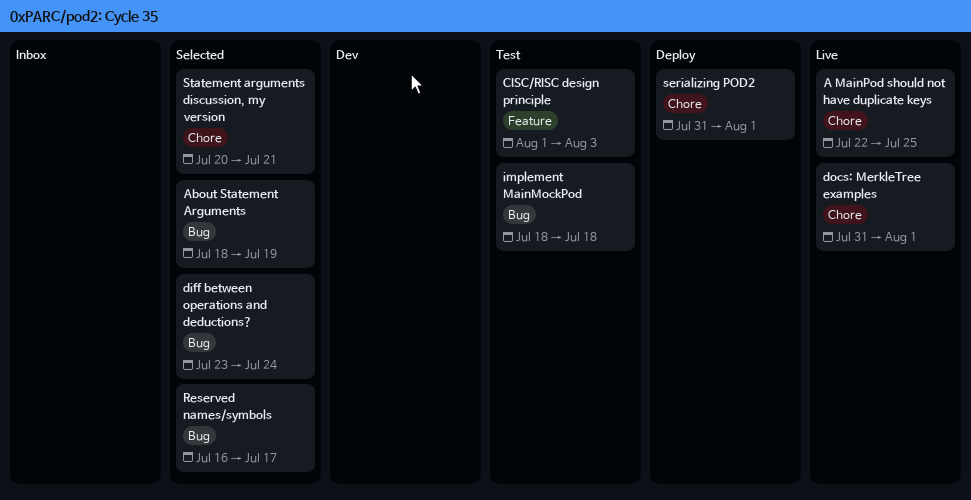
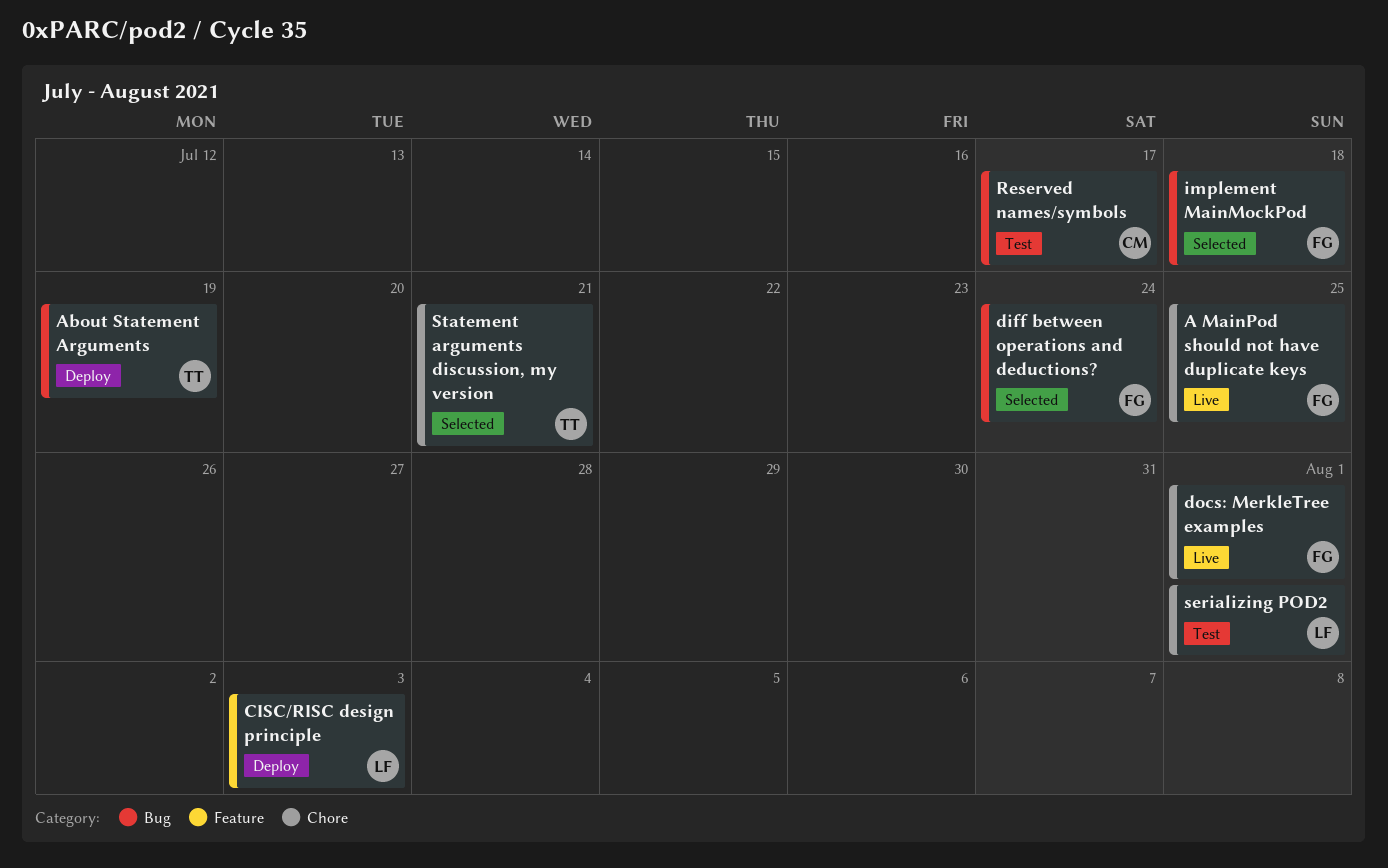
About Statement Arguments, status: Selected -> Deploy
CISC/RISC design principle, status: Test -> Deploy
implement MainMockPod, status: Test -> Selected
Reserved names/symbols, status: Selected -> Test
serializing POD2, status: Deploy -> Test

-- -- --

**Written task:** All entries above are to be reproduced exactly, with no pictures.

**Answer for this exercise:**
About Statement Arguments, status: Selected -> Deploy
CISC/RISC design principle, status: Test -> Deploy
implement MainMockPod, status: Test -> Selected
Reserved names/symbols, status: Selected -> Test
serializing POD2, status: Deploy -> Test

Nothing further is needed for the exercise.